Common salts such as sodium cyanide are involatile but water-soluble, so are poisonous by ingestion. Hydrogen cyanide is a gas, making it more indiscriminately dangerous, however it is lighter than air and rapidly disperses up into the atmosphere, which makes it ineffective as a chemical weapon.

====Food additive====
Because of the high stability of their complexation with iron, ferrocyanides (Sodium ferrocyanide E535, Potassium ferrocyanide E536, and Calcium ferrocyanide E538) do not decompose to lethal levels in the human body and are used in the food industry as, e.g., an anticaking agent in table salt.
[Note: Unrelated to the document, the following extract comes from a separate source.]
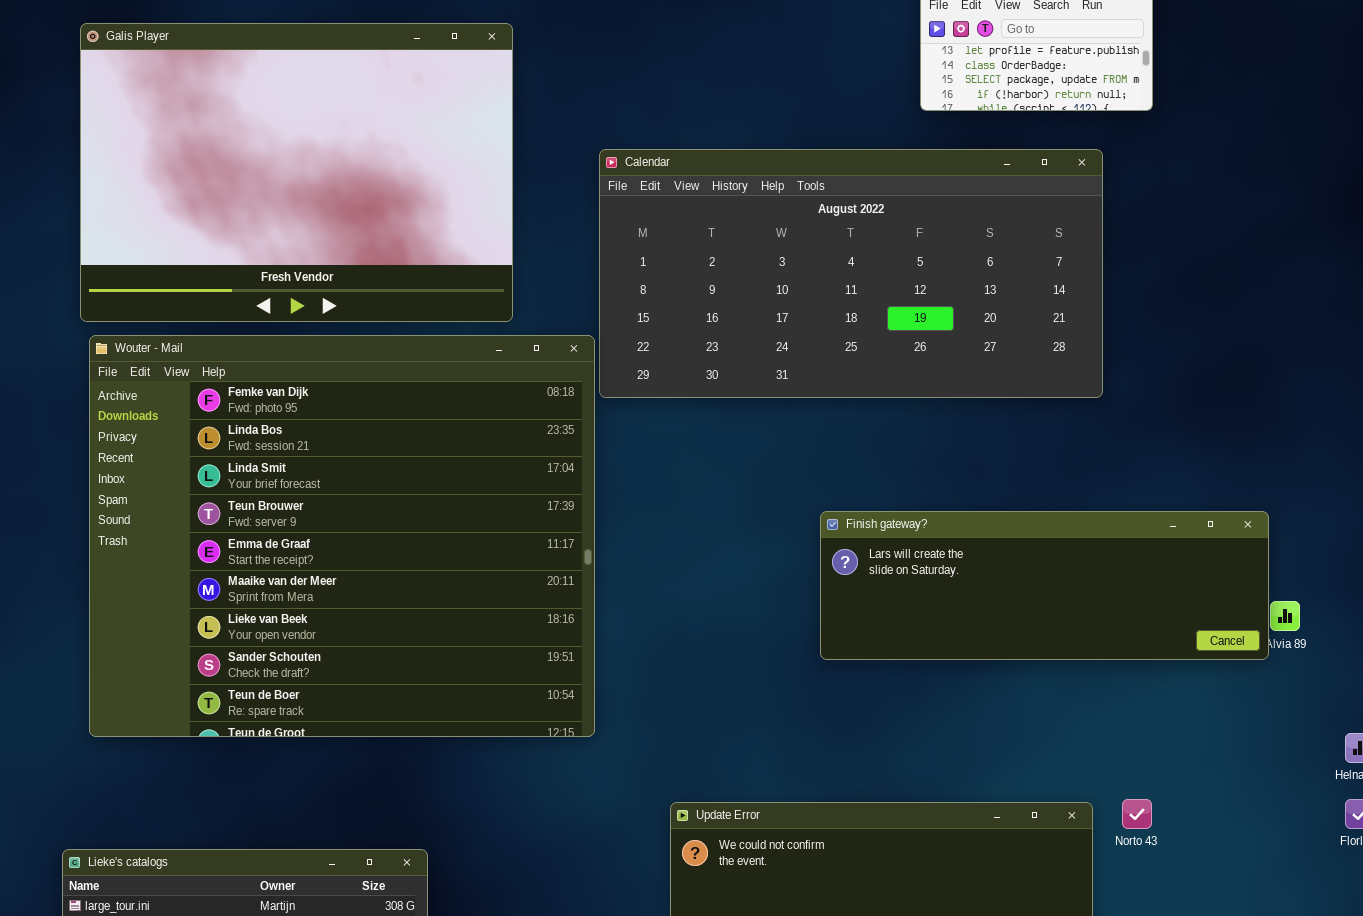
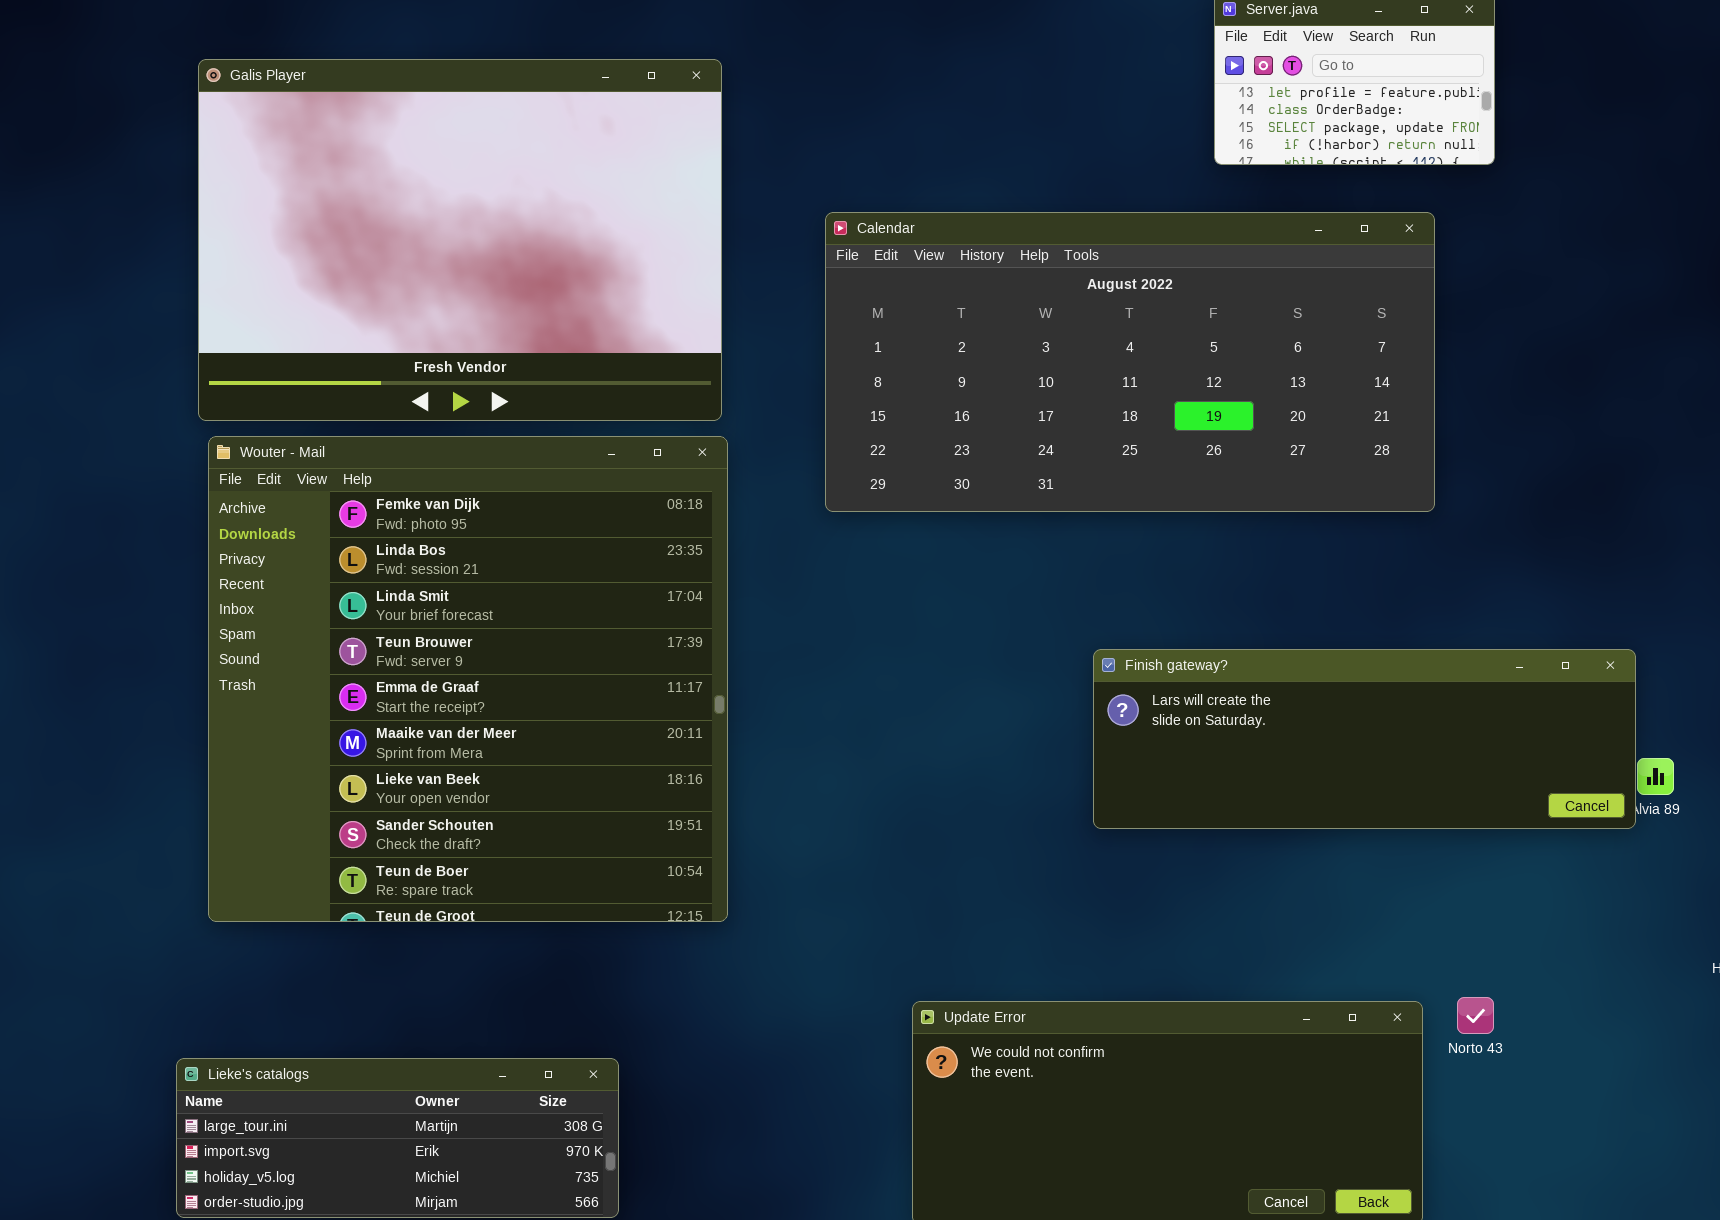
Wouter - Mail: [89,335,595,737] -> [208,436,728,922], resized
==Chemical tests for cyanide==
Cyanide is quantified by potentiometric titration, a method widely used in gold mining. It can also be determined by titration with silver ion. Some analyses begin with an air-purge of an acidified boiling solution, sweeping the vapors into a basic absorber solution. The cyanide salt absorbed in the basic solution is then analyzed.

===Qualitative tests===
Because of the toxicity of cyanide, many methods for detecting it have been investigated. Benzidine gives a blue coloration in the presence of ferricyanide. Iron(II) sulfate added to a solution of cyanide, such as the filtrate from the sodium fusion test, gives prussian blue. A solution of para-benzoquinone in DMSO reacts with inorganic cyanide to form a cyanophenol, which is fluorescent. Illumination with a UV light gives a green/blue glow if the test is positive.